Content starts

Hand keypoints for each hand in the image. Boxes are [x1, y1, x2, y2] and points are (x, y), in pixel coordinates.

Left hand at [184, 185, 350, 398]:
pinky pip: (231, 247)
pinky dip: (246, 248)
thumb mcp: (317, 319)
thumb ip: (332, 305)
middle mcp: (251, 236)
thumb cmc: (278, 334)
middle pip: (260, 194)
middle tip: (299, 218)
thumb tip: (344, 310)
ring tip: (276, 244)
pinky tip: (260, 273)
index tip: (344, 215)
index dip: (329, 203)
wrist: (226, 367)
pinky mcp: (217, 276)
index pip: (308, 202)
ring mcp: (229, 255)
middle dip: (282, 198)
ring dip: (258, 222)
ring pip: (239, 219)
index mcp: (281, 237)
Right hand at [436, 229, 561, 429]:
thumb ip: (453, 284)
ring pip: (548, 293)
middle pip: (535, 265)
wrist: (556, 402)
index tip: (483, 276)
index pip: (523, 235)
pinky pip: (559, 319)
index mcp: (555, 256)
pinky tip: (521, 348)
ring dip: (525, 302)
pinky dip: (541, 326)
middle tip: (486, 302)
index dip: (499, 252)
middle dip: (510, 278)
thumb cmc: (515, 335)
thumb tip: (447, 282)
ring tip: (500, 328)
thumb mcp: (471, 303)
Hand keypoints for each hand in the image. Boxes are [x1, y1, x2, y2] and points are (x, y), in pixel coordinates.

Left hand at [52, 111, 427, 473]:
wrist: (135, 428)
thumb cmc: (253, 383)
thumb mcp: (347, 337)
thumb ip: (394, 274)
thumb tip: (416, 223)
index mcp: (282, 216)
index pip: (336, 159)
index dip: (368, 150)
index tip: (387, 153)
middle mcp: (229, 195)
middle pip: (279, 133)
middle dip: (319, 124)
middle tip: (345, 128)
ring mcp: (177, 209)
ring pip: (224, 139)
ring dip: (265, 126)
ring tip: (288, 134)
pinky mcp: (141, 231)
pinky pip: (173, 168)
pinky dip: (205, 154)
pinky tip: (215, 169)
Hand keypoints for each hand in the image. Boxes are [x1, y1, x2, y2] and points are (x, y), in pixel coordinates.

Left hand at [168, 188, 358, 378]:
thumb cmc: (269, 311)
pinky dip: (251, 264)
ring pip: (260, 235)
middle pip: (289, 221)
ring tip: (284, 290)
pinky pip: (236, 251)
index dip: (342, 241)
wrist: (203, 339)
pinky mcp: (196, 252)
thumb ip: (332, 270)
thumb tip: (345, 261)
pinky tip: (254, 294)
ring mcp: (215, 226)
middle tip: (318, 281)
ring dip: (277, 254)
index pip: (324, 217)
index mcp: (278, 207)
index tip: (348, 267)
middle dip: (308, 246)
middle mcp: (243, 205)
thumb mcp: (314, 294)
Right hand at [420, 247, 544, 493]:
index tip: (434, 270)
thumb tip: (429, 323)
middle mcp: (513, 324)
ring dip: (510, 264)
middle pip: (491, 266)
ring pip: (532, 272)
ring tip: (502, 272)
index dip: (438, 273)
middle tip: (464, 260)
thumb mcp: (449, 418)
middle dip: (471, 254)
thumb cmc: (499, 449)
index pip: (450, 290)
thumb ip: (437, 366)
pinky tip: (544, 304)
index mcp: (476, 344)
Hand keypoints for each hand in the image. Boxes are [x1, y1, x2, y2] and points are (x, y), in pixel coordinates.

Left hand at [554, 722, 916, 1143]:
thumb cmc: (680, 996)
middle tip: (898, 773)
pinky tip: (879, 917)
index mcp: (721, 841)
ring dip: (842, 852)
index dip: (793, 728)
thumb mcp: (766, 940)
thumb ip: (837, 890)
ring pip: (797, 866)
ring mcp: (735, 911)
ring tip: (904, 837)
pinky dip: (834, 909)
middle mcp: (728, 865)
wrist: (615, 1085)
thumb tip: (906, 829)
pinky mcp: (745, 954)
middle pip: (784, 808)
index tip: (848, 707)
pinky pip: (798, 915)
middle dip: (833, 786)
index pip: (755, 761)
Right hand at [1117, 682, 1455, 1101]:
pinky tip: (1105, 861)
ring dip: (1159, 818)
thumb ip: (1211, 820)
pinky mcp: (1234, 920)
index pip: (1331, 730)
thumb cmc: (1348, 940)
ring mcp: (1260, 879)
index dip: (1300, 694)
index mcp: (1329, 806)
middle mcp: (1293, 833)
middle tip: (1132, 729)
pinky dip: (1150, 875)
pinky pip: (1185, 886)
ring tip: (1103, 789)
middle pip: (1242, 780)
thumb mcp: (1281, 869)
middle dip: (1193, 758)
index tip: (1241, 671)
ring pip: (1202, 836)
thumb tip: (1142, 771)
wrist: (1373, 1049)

Content ends

#### [PROMPT]
Lines to set down from above: the line with "index dip: (368, 150)", the line with "thumb ip: (437, 366)", and every line between, each exactly as written.

#### [WORKED SOLUTION]
index dip: (368, 150)
index tip: (387, 153)
middle mcp: (229, 195)
middle pip: (279, 133)
middle dip: (319, 124)
middle tip: (345, 128)
ring mcp: (177, 209)
ring pip: (224, 139)
ring dip: (265, 126)
ring tip: (288, 134)
pinky mcp: (141, 231)
pinky pip: (173, 168)
pinky dip: (205, 154)
pinky tip: (215, 169)
Hand keypoints for each hand in the image. Boxes are [x1, y1, x2, y2] and points are (x, y), in pixel coordinates.

Left hand at [168, 188, 358, 378]:
thumb cmc: (269, 311)
pinky dip: (251, 264)
ring pip: (260, 235)
middle pip: (289, 221)
ring tip: (284, 290)
pinky pip: (236, 251)
index dip: (342, 241)
wrist: (203, 339)
pinky mcp: (196, 252)
thumb ip: (332, 270)
thumb tip: (345, 261)
pinky tip: (254, 294)
ring mcp: (215, 226)
middle tip: (318, 281)
ring dip: (277, 254)
index pip: (324, 217)
index mcp: (278, 207)
index tip: (348, 267)
middle dip: (308, 246)
middle mcp: (243, 205)
thumb mcp: (314, 294)
Right hand at [420, 247, 544, 493]:
index tip: (434, 270)
thumb tip: (429, 323)
middle mcp: (513, 324)
ring dip: (510, 264)
middle pip: (491, 266)
ring pip: (532, 272)
ring tip: (502, 272)
index dip: (438, 273)
middle tip: (464, 260)
thumb mcp: (449, 418)
middle dip: (471, 254)
thumb cmc: (499, 449)
index pip: (450, 290)
thumb ip: (437, 366)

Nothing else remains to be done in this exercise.